In one of the final sections of our Publishize book, I list my 10 Keys to Success. Because I only briefly touch on them in the book, I’m expanding on them here. Here’s number seven in the list: do what you say you’re going to do.
I’ve been preaching this mantra for years. If more people just did what they say, everyone would be a lot happier. Sadly, common courtesy is becoming less common, particularly online. If you actually do what you say you’re going to do when you say you’re going to do it, you will stand out. It’s the Golden Rule at work. Treat people as you would like to be treated.
Maybe it’s because I’ve been in business for a while, but over the years, I’ve noticed a trend among people who start to “believe their own PR” a little too much. After this happens, they start treating their customers and business partners like peons.

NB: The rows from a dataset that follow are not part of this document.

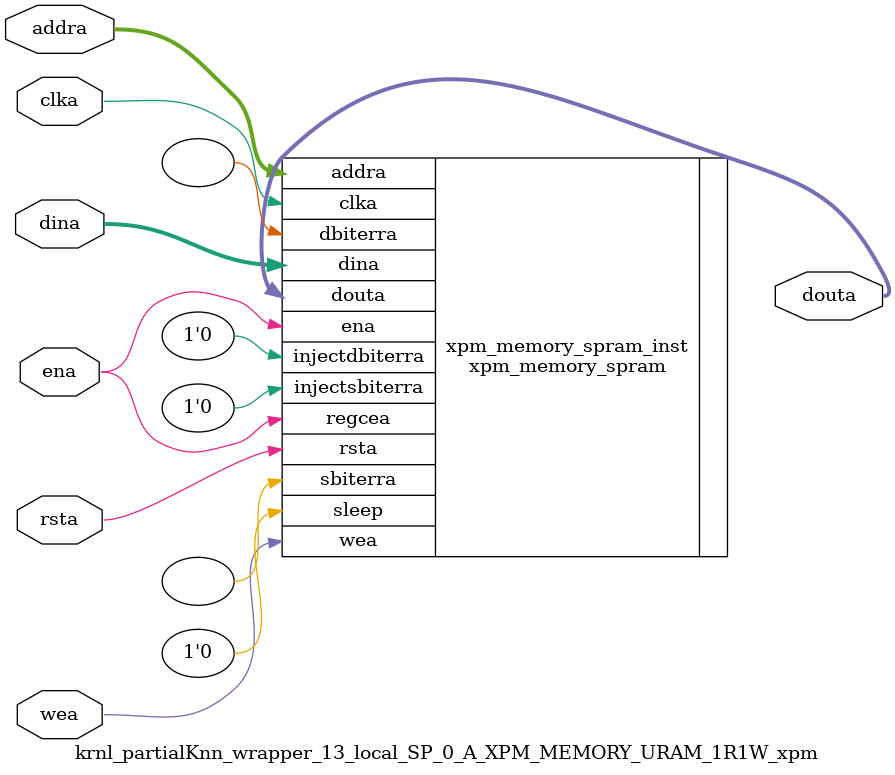
<source format=v>
`timescale 1 ns / 1 ps
module krnl_partialKnn_wrapper_13_local_SP_0_A_XPM_MEMORY_URAM_1R1W_xpm # (
  // Common module parameters
  parameter integer                 MEMORY_SIZE        = 524288,
  parameter                         MEMORY_PRIMITIVE   = "ultra",
  parameter                         ECC_MODE           = "no_ecc",
  parameter                         MEMORY_INIT_FILE   = "none",
  parameter                         WAKEUP_TIME        = "disable_sleep",
  parameter integer                 MESSAGE_CONTROL    = 0,
  // Port A module parameters
  parameter integer                 WRITE_DATA_WIDTH_A = 256,
  parameter integer                 READ_DATA_WIDTH_A  = WRITE_DATA_WIDTH_A,
  parameter integer                 BYTE_WRITE_WIDTH_A = WRITE_DATA_WIDTH_A,
  parameter integer                 ADDR_WIDTH_A       = 11,
  parameter                         READ_RESET_VALUE_A = "0",
  parameter integer                 READ_LATENCY_A     = 1,
  parameter                         WRITE_MODE_A       = "read_first"
) (
  // Port A module ports
  input  wire                                               clka,
  input  wire                                               rsta,
  input  wire                                               ena,
  input  wire [(WRITE_DATA_WIDTH_A/BYTE_WRITE_WIDTH_A)-1:0] wea,
  input  wire [ADDR_WIDTH_A-1:0]                            addra,
  input  wire [WRITE_DATA_WIDTH_A-1:0]                      dina,
  output wire [READ_DATA_WIDTH_A-1:0]                       douta
);
// Set parameter values and connect ports to instantiate an XPM_MEMORY single port RAM configuration
xpm_memory_spram # (
  // Common module parameters
  .MEMORY_SIZE        (MEMORY_SIZE),   //positive integer
  .MEMORY_PRIMITIVE   (MEMORY_PRIMITIVE),      //string; "auto", "distributed", "block" or "ultra";
  .ECC_MODE           (ECC_MODE),      //do not change
  .MEMORY_INIT_FILE   (MEMORY_INIT_FILE), //string; "none" or "<filename>.mem" 
  .MEMORY_INIT_PARAM  (""), //string;
  .WAKEUP_TIME        (WAKEUP_TIME),      //string; "disable_sleep" or "use_sleep_pin"
  .MESSAGE_CONTROL    (MESSAGE_CONTROL),      //do not change
  // Port A module parameters
  .WRITE_DATA_WIDTH_A (WRITE_DATA_WIDTH_A),     //positive integer
  .READ_DATA_WIDTH_A  (READ_DATA_WIDTH_A),     //positive integer
  .BYTE_WRITE_WIDTH_A (BYTE_WRITE_WIDTH_A),     //integer; 8, 9, or WRITE_DATA_WIDTH_A value
  .ADDR_WIDTH_A       (ADDR_WIDTH_A),      //positive integer
  .READ_RESET_VALUE_A (READ_RESET_VALUE_A),  //string
  .READ_LATENCY_A     (READ_LATENCY_A),      //non-negative integer
  .WRITE_MODE_A       (WRITE_MODE_A)       //string; "write_first", "read_first", "no_change"
) xpm_memory_spram_inst (
  // Common module ports
  .sleep          (1'b0),  //do not change
  // Port A module ports
  .clka           (clka),
  .rsta           (rsta),
  .ena            (ena),
  .regcea         (ena),
  .wea            (wea),
  .addra          (addra),
  .dina           (dina),
  .injectsbiterra (1'b0),  //do not change
  .injectdbiterra (1'b0),  //do not change
  .douta          (douta),
  .sbiterra       (),      //do not change
  .dbiterra       ()       //do not change
);
endmodule
</source>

Here are a few personal examples of when people did not follow the Golden Rule:
- A number of years ago, when I was publishing a regional magazine, I drove 100 miles from Sandpoint, Idaho to Spokane, Washington for a meeting with someone who professed to be desperate to partner with my business. The person I was supposed to meet didn’t show up. He never apologized, even when I asked him about it.
- One October, I was asked to be a speaker for a teleseminar the following March. I provided all the information as requested, marked it on my calendar, and received confirmation that everything was set up. However, the organization never updated their Web site with information about any upcoming teleseminars (including mine). At the end of February, I asked about my teleseminar. It turned out I was “bumped” for someone else. Again, there wasn’t an acknowledgement of my time and effort or an offer to reschedule. “Oh the virtual assistant messed up” isn’t much of an answer.
- During a lunch meeting a few years ago, a person felt compelled to spend most of it talking on her cell phone to (presumably) “very important” people. Then after that splendid meal, she had to run back to her office to answer “very important emails.” (As an aside, there’s something wrong with your priorities and business if you think that the business world is going to somehow come to a screeching halt if you aren’t answering your email or cell phone every moment of every day.)
The common theme among these three experiences was that in each case, I was treated like I didn’t matter to the other person. It wasn’t exactly malicious, but is this the type of experience you want to give your business partners and customers?
Certainly mistakes happen, but when they do, admit them, apologize, and try and make the person feel like he or she actually matters to you and your business. Everyone wants to feel important. The Golden Rule is a magical thing. If people believe you care, you will go far in business.